A 77-year-old man with chronic kidney disease due to focal segmental glomerulosclerosis underwent an unrelated living donor kidney transplant from his spouse in a standard fashion with suture ligation and division of the lymphatics overlying the iliac artery. A 10F flat surgical drain was placed in the extraperitoneal space adjacent to the ureteroneocystostomy, as is standard for our practice. Within the first few days postoperatively, the drain put out 200 to 400 mL per day of serosanguinous fluid, and he developed lower extremity edema, most significantly in the ipsilateral leg. Fluid analysis excluded a urine leak and confirmed a lymphatic leak. He was discharged home, and his drain was removed as an outpatient once the drainage decreased to less than 50 mL per day.
One month posttransplant, because of increased creatinine levels, the patient underwent ultrasonography, which demonstrated a large perinephric fluid collection. The patient underwent ultrasonography-guided drain placement with subsequent improvement of his graft function.
Over the second month posttransplant, his drain output was 300 mL per day, and he was admitted for laparoscopic creation of a peritoneal window. Under direct visualization, methylene blue was injected through the drain into the lymphocele cavity, demonstrating the retroperitoneal collection. The colon was medialized, and the retroperitoneum was opened, with a wide communication between the lymphocele and the peritoneal cavities. The drain was again flushed with methylene blue to demonstrate free drainage into the peritoneum.
Throughout the third month posttransplant, his drain output had not significantly improved after peritoneal window creation, and he was admitted for a drain study and sclerotherapy. The drain was checked under fluoroscopy, which demonstrated the pigtail catheter in place within a small fluid cavity. Povidone iodine (4 mL) was injected into the drain, which was then clamped for 1 hour, before placement to gravity suction. The patient continued to have persistent high-volume lymphatic drainage 1 week after sclerotherapy.
He then underwent diagnostic and therapeutic lymphangiography. A 25-gauge needle was advanced into a normal-sized ipsilateral inguinal lymph node under ultrasonographic guidance (Figure 1A), and Lipiodol (Guerbet LLC, Princeton, NJ, USA) was injected in small aliquots. With serial fluoroscopic spot images, the radiopaque Lipiodol was demonstrated to course from the injected lymph node up the external iliac lymphatic plexus before extravasating from a disrupted channel adjacent to the drain, thereby confirming the lymphatic leak (Figure 1B). Lipiodol, which has an oily appearance, was also confirmed visually with aspiration of the drain. A total of 10 mL of Lipiodol was administered. The procedure was well-tolerated by the patient, and the drain output significantly improved immediately after the procedure and stopped completely after 2 days. Six days after the procedure, ultrasonography demonstrated no persistent fluid collection, and the drain was removed.

### TASKS AND EXERCISES:
1. In the case report, what total volume of Lipiodol was given during the lymphangiography?
2. Write out the case report's text verbatim from "Over the second" to "into the peritoneum.".

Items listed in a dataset

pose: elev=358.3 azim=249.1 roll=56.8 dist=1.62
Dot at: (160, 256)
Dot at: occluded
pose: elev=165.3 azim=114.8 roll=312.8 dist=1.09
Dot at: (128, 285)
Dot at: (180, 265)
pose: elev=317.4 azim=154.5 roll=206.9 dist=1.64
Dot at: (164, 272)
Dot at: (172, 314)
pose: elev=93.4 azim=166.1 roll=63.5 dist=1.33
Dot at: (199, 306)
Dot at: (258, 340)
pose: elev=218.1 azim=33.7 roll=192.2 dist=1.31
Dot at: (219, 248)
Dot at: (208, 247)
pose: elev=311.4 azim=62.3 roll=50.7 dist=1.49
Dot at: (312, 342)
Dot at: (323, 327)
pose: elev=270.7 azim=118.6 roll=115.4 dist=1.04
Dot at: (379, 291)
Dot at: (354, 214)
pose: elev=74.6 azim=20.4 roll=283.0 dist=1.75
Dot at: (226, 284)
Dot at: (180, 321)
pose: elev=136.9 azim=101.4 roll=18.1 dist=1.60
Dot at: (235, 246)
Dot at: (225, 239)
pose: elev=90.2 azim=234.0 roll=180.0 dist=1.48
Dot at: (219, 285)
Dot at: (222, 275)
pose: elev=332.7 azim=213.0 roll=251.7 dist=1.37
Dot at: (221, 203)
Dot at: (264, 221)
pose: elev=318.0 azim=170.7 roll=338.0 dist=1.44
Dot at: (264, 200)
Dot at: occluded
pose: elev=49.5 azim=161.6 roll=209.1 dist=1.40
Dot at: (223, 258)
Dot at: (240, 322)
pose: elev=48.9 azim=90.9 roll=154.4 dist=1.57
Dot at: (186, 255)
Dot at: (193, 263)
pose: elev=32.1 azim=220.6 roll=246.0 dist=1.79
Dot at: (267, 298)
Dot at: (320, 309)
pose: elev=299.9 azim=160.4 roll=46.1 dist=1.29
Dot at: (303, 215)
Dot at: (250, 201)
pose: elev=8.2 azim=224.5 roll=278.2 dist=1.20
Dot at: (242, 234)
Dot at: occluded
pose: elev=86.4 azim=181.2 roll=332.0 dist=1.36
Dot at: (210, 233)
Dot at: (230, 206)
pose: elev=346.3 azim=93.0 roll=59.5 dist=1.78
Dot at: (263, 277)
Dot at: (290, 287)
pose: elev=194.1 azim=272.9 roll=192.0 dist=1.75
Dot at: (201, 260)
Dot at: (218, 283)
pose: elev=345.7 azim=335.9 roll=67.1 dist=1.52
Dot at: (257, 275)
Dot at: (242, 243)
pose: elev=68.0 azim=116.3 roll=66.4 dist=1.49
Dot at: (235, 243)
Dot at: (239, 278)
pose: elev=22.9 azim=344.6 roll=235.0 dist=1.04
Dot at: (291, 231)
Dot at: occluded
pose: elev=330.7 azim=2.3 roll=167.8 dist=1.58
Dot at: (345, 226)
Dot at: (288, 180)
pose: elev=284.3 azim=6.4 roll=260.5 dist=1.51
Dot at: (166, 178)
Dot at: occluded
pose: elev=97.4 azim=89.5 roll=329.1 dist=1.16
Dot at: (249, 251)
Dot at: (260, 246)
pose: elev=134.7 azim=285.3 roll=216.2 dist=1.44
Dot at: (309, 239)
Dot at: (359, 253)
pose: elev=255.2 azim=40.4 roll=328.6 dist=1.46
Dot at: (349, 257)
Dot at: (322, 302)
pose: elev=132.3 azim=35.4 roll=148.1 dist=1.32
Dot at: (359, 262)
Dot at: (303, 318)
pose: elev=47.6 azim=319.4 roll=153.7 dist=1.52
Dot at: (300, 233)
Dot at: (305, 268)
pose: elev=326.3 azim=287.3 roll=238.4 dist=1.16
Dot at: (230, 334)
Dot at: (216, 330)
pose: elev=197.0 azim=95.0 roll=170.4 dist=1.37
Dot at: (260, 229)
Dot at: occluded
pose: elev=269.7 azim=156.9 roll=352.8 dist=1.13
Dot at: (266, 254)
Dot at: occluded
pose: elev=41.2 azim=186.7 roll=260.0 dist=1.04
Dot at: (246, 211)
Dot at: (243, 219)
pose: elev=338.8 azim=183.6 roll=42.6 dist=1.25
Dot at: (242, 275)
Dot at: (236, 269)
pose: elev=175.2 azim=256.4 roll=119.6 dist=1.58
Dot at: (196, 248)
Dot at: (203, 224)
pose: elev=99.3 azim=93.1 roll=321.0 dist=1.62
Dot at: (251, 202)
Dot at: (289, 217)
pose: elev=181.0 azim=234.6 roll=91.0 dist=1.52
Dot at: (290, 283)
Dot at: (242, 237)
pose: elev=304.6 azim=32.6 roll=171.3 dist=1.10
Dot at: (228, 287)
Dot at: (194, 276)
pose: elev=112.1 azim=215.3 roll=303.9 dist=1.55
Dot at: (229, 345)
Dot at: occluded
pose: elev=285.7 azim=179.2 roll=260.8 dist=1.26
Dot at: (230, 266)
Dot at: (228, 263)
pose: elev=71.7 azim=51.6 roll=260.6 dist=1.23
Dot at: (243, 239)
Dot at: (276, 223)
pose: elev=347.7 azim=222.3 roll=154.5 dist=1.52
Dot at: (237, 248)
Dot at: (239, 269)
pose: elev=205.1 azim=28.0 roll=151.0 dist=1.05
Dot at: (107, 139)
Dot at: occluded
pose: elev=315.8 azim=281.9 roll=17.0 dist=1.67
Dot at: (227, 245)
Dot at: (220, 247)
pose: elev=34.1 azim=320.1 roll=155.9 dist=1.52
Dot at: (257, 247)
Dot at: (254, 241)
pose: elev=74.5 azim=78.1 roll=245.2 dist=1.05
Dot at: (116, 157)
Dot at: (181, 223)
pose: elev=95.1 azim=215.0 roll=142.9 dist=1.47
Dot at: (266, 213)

### ANSWERS:
1. A total of 10 mL.

2.
Over the second month posttransplant, his drain output was 300 mL per day, and he was admitted for laparoscopic creation of a peritoneal window. Under direct visualization, methylene blue was injected through the drain into the lymphocele cavity, demonstrating the retroperitoneal collection. The colon was medialized, and the retroperitoneum was opened, with a wide communication between the lymphocele and the peritoneal cavities. The drain was again flushed with methylene blue to demonstrate free drainage into the peritoneum.